И открылась ей удивительная картина: любое из ее несчастий не только было незаслуженным, не только не оказывалось следствием проигрыша в той игре, которую она бы сознательно взялась вести на свой страх и риск, — оно даже не имело обратного адреса, являясь неизменно в издевательском обличье — то двух кретинов, отца и сына, то кого-то косорылого, вот так, ни за что ни про что сделавшего ее хромой, то скобаря военного, что когда-то разбудил ее посреди ночи, а растерявшемуся коменданту общежития объяснил, кивая на нее: «Любишь кататься, люби и саночки возить» (с. 113).

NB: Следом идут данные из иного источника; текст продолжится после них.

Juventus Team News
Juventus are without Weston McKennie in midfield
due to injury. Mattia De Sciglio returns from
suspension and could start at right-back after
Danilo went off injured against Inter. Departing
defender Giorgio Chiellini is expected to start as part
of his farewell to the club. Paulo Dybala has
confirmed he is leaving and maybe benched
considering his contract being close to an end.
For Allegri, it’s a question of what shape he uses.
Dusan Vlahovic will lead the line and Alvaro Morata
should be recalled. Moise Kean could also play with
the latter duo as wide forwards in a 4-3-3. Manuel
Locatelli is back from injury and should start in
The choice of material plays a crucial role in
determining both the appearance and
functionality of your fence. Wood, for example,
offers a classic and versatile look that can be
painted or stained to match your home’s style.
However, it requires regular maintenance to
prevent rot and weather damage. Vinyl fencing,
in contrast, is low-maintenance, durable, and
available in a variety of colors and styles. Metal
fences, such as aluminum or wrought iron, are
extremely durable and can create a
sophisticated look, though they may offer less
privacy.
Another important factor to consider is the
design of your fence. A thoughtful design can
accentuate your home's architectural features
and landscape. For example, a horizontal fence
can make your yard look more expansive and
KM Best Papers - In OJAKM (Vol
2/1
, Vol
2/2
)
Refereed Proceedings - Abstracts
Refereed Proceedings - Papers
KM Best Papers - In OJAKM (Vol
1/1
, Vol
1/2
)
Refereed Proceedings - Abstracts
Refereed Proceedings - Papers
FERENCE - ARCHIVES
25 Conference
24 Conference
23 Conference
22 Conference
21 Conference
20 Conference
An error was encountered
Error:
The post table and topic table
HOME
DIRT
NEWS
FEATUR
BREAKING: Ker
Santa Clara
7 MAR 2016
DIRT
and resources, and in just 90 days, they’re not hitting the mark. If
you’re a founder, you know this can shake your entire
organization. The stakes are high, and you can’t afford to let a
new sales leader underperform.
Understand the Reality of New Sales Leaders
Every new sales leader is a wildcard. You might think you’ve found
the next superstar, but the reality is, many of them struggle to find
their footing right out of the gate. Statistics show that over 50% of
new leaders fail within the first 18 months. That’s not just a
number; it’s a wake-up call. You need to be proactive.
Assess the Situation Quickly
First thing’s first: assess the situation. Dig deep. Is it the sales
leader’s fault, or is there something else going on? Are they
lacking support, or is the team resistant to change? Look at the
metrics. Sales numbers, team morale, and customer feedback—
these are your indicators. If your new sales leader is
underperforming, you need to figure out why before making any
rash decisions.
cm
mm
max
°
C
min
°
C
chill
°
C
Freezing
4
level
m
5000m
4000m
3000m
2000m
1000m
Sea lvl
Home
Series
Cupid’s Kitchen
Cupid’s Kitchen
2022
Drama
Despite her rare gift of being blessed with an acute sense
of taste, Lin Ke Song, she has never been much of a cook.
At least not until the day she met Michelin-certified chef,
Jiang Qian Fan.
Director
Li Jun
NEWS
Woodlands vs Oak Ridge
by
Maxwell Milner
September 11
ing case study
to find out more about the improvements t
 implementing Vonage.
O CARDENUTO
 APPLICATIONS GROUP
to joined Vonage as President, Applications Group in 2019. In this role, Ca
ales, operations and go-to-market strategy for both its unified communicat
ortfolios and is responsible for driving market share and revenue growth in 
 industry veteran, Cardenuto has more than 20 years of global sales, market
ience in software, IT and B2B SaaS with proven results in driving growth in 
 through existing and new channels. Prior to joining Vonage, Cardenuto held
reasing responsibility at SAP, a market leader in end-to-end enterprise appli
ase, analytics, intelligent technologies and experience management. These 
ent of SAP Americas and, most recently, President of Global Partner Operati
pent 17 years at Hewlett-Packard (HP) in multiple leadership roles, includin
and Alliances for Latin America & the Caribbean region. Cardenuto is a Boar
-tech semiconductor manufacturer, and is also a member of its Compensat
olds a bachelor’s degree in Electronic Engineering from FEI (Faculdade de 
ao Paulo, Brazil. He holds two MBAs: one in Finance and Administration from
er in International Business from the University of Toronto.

Химеричность, смехотворность и абсурдность причины страшных несчастий — в большом ли, в малом масштабе — как раз и свидетельствуют об отсутствии в качестве основы самоидентификации.

Даже местные администраторы, которые должны контролировать жизнь ссыльных евреев, чувствуют, что при исполнении своих обязанностей неуклонно теряют почву под ногами. Фижма Дарима, когда-то измывавшаяся над ссыльными, понимает, что, «поставленная над учительницами-еврейками, она тем не менее оказалась вынуждена плясать под их дудку, посильно следовать чужому „кысак, кысак“»[644] (с. 25). Именно эта двусмысленность заставляет ее заключить формальный брак с полоумным Ароном Прайсом («…своих пугала чужими, чужих своими… Для поддержания авторитета у своих незамужних подчиненных ей нужен муж. Еврейский» [с. 68]) и во исполнение своей клятвы добыть пасынку «небывалое» разрешение на выезд из Фижмы в Ленинград. Начальник «особого отдела» Гуцулов, контролирующий огромный край, тоже чувствует, что его власть теряет легитимность, поскольку за нее не надо бороться — ведь на нее никто не претендует! А отправленный в центр главным и единственным начальником по делам ссыльных евреев гэбэшный «специалист» Басманников оказывается кем-то вроде «Киже наизнанку» (с. 333): «Басманников был могущественным никем, дабы другие могли ничем не стеснять своей души, никакими муками совести. Но и при этом быть уверенными: то, о чем они и знать ничего не знают, поручено знатоку своего дела» (с. 333).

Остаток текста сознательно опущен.